Je déglutis, les coins des yeux brûlants et je pose délicatement ma main gauche sur son épaule, pour lui signifier que je suis là. De toute façon, c'est bien tout ce que je sais faire. D'un autre côté, je ne peux pas m'empêcher de me poser des questions.
Le temps presse ? Mon cœur commence à battre encore un peu plus quand je comprends que ses paroles font écho à ceux de la déesse. Mais dans quoi est-ce qu'on est embarqué ? Pourtant, c'est impossible qu'il soit dans les mêmes problèmes que moi.

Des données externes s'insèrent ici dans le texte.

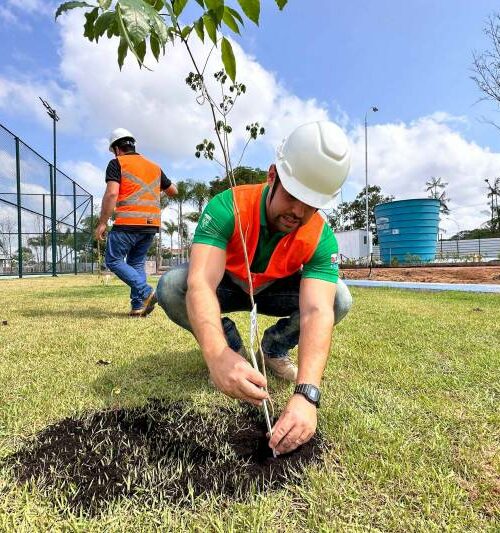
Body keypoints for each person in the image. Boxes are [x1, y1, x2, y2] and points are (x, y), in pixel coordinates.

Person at [156, 121, 352, 454]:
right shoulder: (228, 205)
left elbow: (317, 309)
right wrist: (218, 355)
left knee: (339, 298)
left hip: (275, 288)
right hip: (228, 284)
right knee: (173, 285)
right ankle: (234, 354)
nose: (298, 212)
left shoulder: (320, 235)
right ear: (273, 175)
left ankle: (273, 350)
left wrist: (307, 394)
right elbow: (202, 283)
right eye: (293, 196)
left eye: (312, 204)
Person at [95, 128, 177, 316]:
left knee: (113, 260)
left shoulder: (117, 163)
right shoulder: (154, 166)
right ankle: (138, 306)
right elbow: (173, 190)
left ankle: (147, 291)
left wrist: (102, 223)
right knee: (136, 263)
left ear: (117, 148)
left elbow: (112, 193)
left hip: (128, 222)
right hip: (150, 225)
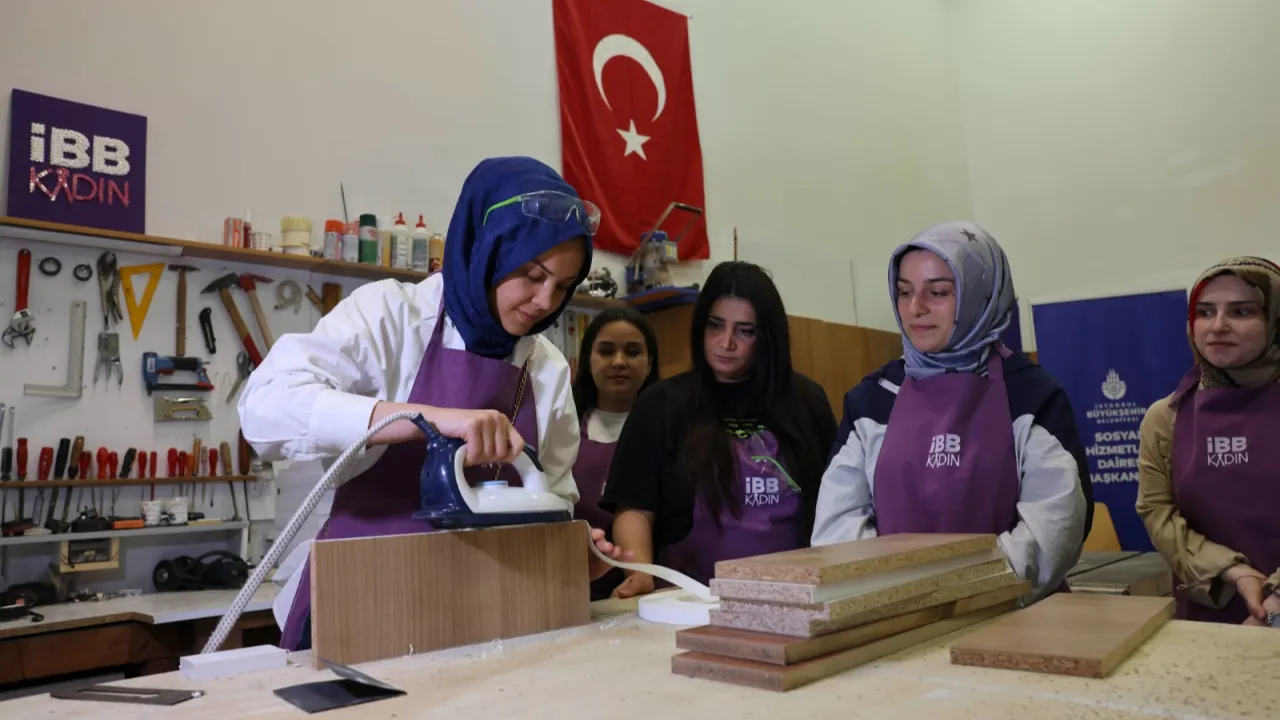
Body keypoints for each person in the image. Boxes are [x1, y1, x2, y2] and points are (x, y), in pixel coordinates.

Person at [238, 156, 627, 650]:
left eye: (564, 286)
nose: (546, 302)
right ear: (486, 248)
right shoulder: (390, 315)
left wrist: (569, 553)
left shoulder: (545, 366)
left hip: (487, 613)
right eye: (532, 274)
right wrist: (427, 419)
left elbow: (554, 496)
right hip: (364, 599)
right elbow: (266, 408)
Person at [811, 221, 1092, 604]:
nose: (915, 308)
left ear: (980, 295)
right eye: (904, 292)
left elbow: (1053, 530)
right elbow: (837, 529)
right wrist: (904, 598)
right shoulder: (872, 399)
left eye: (938, 292)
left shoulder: (1031, 395)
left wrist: (953, 596)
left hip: (1011, 616)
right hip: (897, 619)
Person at [600, 261, 838, 595]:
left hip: (797, 594)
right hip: (690, 599)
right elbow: (635, 508)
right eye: (715, 326)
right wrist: (640, 571)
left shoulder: (807, 402)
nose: (726, 343)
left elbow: (838, 501)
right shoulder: (660, 404)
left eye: (745, 331)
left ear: (767, 337)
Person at [1136, 256, 1280, 626]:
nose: (1218, 326)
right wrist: (1234, 572)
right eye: (1205, 312)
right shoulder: (1165, 417)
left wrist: (1274, 606)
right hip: (1210, 611)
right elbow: (1158, 513)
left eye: (1241, 311)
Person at [571, 306, 662, 600]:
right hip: (574, 586)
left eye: (632, 352)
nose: (619, 361)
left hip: (652, 589)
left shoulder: (672, 428)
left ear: (650, 363)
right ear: (588, 360)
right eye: (606, 351)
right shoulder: (561, 427)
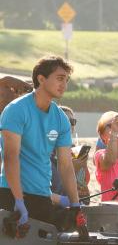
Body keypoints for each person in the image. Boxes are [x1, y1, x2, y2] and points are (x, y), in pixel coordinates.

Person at [0, 56, 80, 226]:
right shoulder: (16, 110)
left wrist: (75, 204)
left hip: (42, 197)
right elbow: (10, 157)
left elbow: (65, 166)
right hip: (10, 195)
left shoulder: (61, 119)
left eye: (66, 80)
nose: (64, 85)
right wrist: (19, 201)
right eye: (59, 78)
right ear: (41, 79)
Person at [51, 106, 90, 204]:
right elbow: (53, 191)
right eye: (65, 120)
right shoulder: (44, 152)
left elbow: (84, 197)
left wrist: (82, 166)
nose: (69, 125)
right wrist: (73, 168)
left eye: (72, 121)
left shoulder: (74, 151)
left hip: (73, 210)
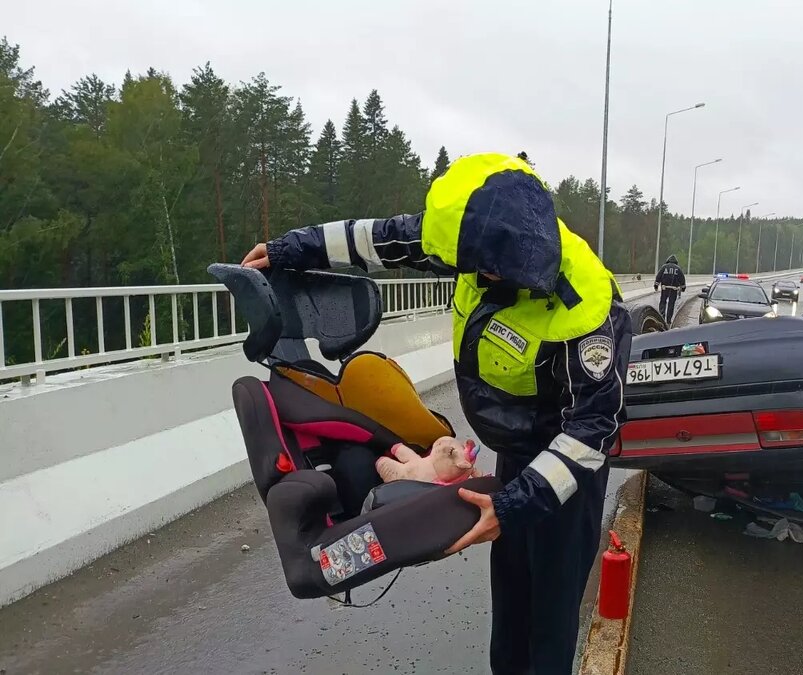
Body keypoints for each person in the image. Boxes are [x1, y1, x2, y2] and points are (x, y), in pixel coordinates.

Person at [241, 152, 632, 675]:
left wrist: (516, 505)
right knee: (511, 603)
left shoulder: (585, 312)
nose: (478, 275)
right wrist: (291, 249)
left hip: (567, 467)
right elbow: (375, 240)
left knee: (550, 613)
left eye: (491, 273)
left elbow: (590, 432)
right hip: (515, 450)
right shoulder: (474, 231)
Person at [654, 254, 686, 324]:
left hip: (665, 288)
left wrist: (656, 286)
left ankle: (662, 317)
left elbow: (658, 277)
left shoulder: (664, 267)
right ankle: (668, 320)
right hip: (673, 289)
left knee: (663, 302)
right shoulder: (678, 268)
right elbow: (682, 279)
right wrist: (683, 288)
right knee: (671, 304)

— Je suis sûre que ta mère veille toujours sur toi, Alex. Peut-être est-ce vraiment ton cerveau mais je suis d'accord avec elle, ça va finir par s'arranger.
— Vraiment ? Ça fait quatorze ans que ça dure. Quatorze ans ! Un jour, comme ça, j'ai commencé à faire ce cauchemar horrible.
Quoi ? Quatorze ans ?
Subitement, mon cœur s'arrête. Mon cerveau aussi. Je ne peux plus respirer, je ne peux plus penser, je ne peux plus rien faire. Il n'y a plus que le chiffre quatorze qui résonne dans mon esprit. Il roule dans mon esprit, tournoie, hurle et me dévaste.
Quatorze ans.
Ça pourrait sembler banal pour d'autres. Pas pour moi.
Quatorze ans que je suis maudite. Comme ça, un beau jour.
— Bref, laisse tomber... Je ne veux pas t'embêter avec mes... Léa ?
Je sais qu'il se rend compte que je ne suis plus vraiment là, perdue dans un vide abyssal où seul ce chiffre maudit résonne. Je ne bouge toujours pas, comme bloquée par un temps qui se tend, se distend, pour n'être qu'infini.
— Léa ?
Il me prend par les bras et seulement à ce moment-là, je reprends contenance. Sans réfléchir, j'enroule mes bras autour de sa nuque pour l'enlacer. Il sursaute, surpris puis finit par me rendre mon geste.
— Je suis là pour toi Alex, j'espère vraiment que ça ira mieux. J'en suis même certaine, n'abandonne pas.
N'y pense pas. N'y pense pas.
Je ressers pour m'empêcher de sombrer de nouveau dans ce vide déconcertant, que je crains plus que tout. Je ne veux plus y penser, je ne veux plus faire de lien qui n'existe pas et sombrer dedans, sous le choc.
— Merci, murmure Alexander contre ma peau, ce qui m'arrache un frisson malgré moi.
Je me défais de ses bras et lui fait un sourire réconfortant, qu'il me renvoit. Sans que je ne l'ai vu venir, il remplace une mèche désordonnée et mon cœur bondit. Le souffle court, je le regarde et en cet instant, il est vraiment beau mais je ne peux pas me laisser aller. Rien ne sort de ma bouche tandis que je me lève, prête à remonter mais une main me retient.
Alexander me regarde avec des yeux qui font battre un peu plus fort mon cœur. Trop de sentiments d'un coup, mon palpitant risque sûrement de lâcher mais j'attends ce qu'il va me dire, la respiration saccadée.
— Tu...tu veux bien rester avec moi, ce soir ? Je me sens pas d'être seul.
Il m'ouvre son cœur. Saisis-le entre tes doigts.
Mon cœur bat doucement la chamade et c'en est douloureusement délicieux. Je savoure, malgré moi, ce que ça procure. Lentement, je hoche la tête et il se détend instantanément. Je ne savais pas que je pouvais causer ça chez lui mais ça me plaît. Une chaleur remue dans ma cage thoracique et je souris, en essayant d'oublier le choc que j'ai eu tout à l'heure, pour me reposer à ses côtés.
Je ne veux que profiter de cet instant, avec lui.